Central banks to press on with easing
Central banks across the globe appear poised to further ease monetary policy in light of a weakening outlook, although economists are unconvinced it will have a meaningful effect.
Last week, the Federal Reserve boosted Operation Twist - the selling of short-term Treasury bonds and purchasing of long-term securities - by $267 billion (£170 billion) and extended it to the end of the year.
This followed China’s recent surprise cut in the benchmark one-year interest rate, apparently to stimulate growth in the world’s second largest economy.
Meanwhile, speculation mounted that the Bank of England (BoE) will extend its quantitative easing (QE) programme in July, while Japan’s central bank said it was prepared to take “bold” action if necessary.

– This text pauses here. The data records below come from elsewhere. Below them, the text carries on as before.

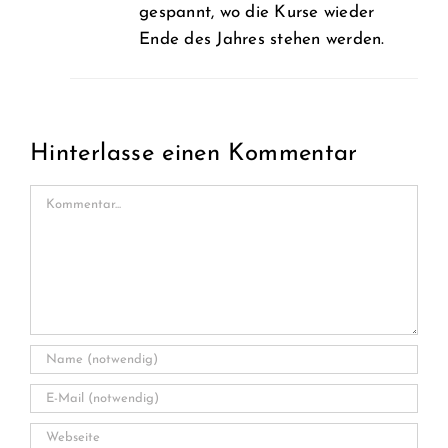
gespannt, wo die Kurse wieder
Ende des Jahres stehen werden.
Hinterlasse einen Kommentar
Kommentar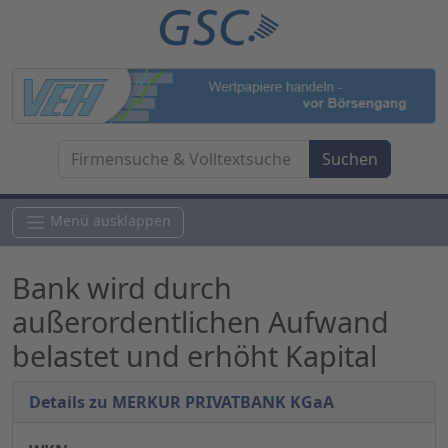
Menü ausklappen
Bank wird durch
außerordentlichen Aufwand
belastet und erhöht Kapital
Details zu MERKUR PRIVATBANK KGaA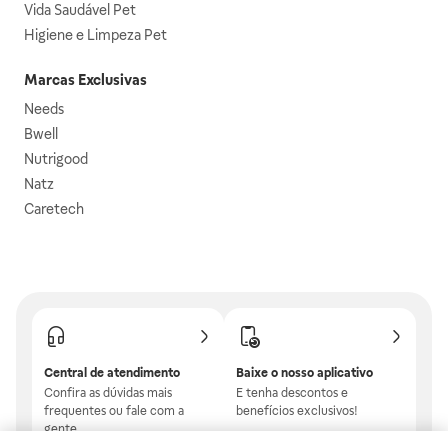
Vida Saudável Pet
Higiene e Limpeza Pet
Marcas Exclusivas
Needs
Bwell
Nutrigood
Natz
Caretech
Central de atendimento
Baixe o nosso aplicativo
Confira as dúvidas mais
E tenha descontos e
frequentes ou fale com a
benefícios exclusivos!
gente.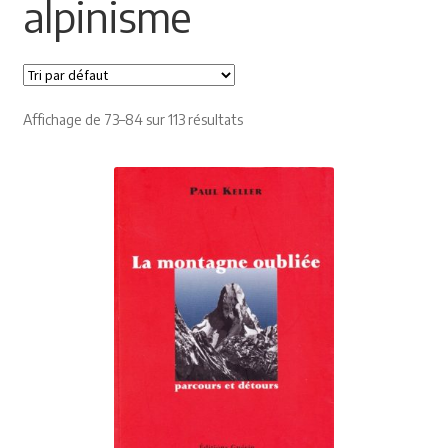
alpinisme
Himalayisme
Nature Pêche Chasse
Affichage de 73–84 sur 113 résultats
Régionalisme
Peintures
Les Pyrénées
VIEUX PAPIERS
Carte postale
Gravure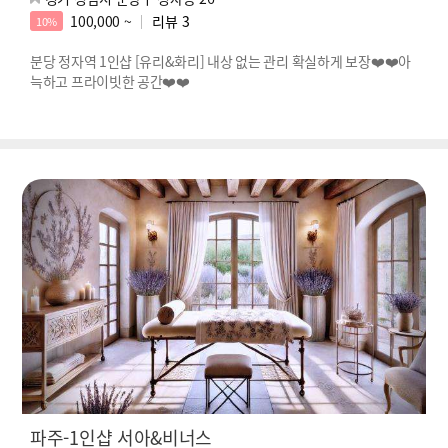
100,000 ~
리뷰
3
10%
분당 정자역 1인샵 [유리&화리] 내상 없는 관리 확실하게 보장❤️‍❤️‍아
늑하고 프라이빗한 공간❤️‍❤️‍
파주-1인샵 서아&비너스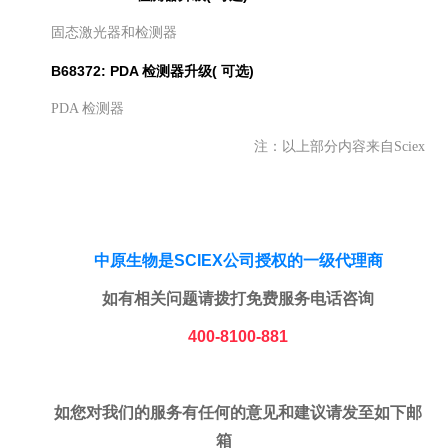
固态激光器和检测器
B68372: PDA 检测器升级( 可选)
PDA 检测器
注：以上部分内容来自Sciex
中原生物是SCIEX公司授权的一级代理商
如有相关问题请拨打免费服务电话咨询
400-8100-881
如您对我们的服务有任何的意见和建议请发至如下邮
箱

But these moves come against a backdrop of subdued business and consumer confidence, which threatens to offset any potential positives of monetary policy action. (News analysis continues below)
On June 20, the Fed’s Federal Open Market Committee (FOMC) extended Operation Twist, which aims to push down long-term bond yields, as it cut its official forecast for America’s growth this year.
The Fed now expects the economy to grow by 1.9% to 2.4% in 2012, down from its previous forecast range of 2.4% to 2.9%.
Douglas Roberts, the chief international economist at Standard Life Investments, says Twist has only been a “marginal positive” so far and forcing down interest rates is not enough to stimulate the real economy.
Roberts says employment trends in America suggest businesses are holding back on recruitment but not actually dismissing workers. Similarly, consumers are reluctant to go on spending sprees that could aid growth.
“Central banks can, to some extent, create the conditions for something to happen but they can’t make them happen. They can manipulate interest rates lower but they can’t make people borrow,” Roberts explains.
Trading activity before the FOMC’s announcement suggested the market expected a third round of QE. While the Fed held back on this, it could be keeping its powder dry to see how growth looks in the coming months.
Ben Bernanke, the chairman of the central bank, said: “Additional asset purchases would be among the things we would consider if we needed to take further measures to strengthen the economy.”
The Bank of England could also increase its QE programme. The minutes of the Bank’s Monetary Policy Committee meeting in June showed that four of its nine members voted for additional QE, including Mervyn King, the governor.
Since the meeting, changing factors have added weight to the argument for more easing in Britain. Growth continues to stall, exacerbated by turmoil in the eurozone, while inflation fell from 3% in April to 2.8% in May.
Howard Archer, the chief UK and European economist at IHS Global Insight, says: “We suspect the latest developments are likely to prod at least one more MPC member into favouring more QE in July and expect a £50 billion portion to be announced.”
Vicky Redwood, the chief UK economist at Capital Economics, also expects QE to be expanded by £50 billion next month, but she says: “There are question marks over how much good this will do.
“We would not be surprised if the committee returns to the other policy options further ahead - and also widens the scope of its asset purchase programme.”
The institution that could do the most to stabilise the global financial system - the European Central Bank (ECB) - is also under pressure to act.
The International Monetary Fund last week said the ECB can support the eurozone through further “non-standard measures”, such as more long-term refinancing operations or the introduction of some form of QE.
Despite the lack of certainty in the efficacy of central bank action, Roberts expects the major institutions to continue to ease policy during the months ahead.
“It would be very difficult for them to say ’we can’t do anything’,” he says.
“If the central banks look like they are doing something… that is probably positive for sentiment and may have a spill-over effect in the real economy.”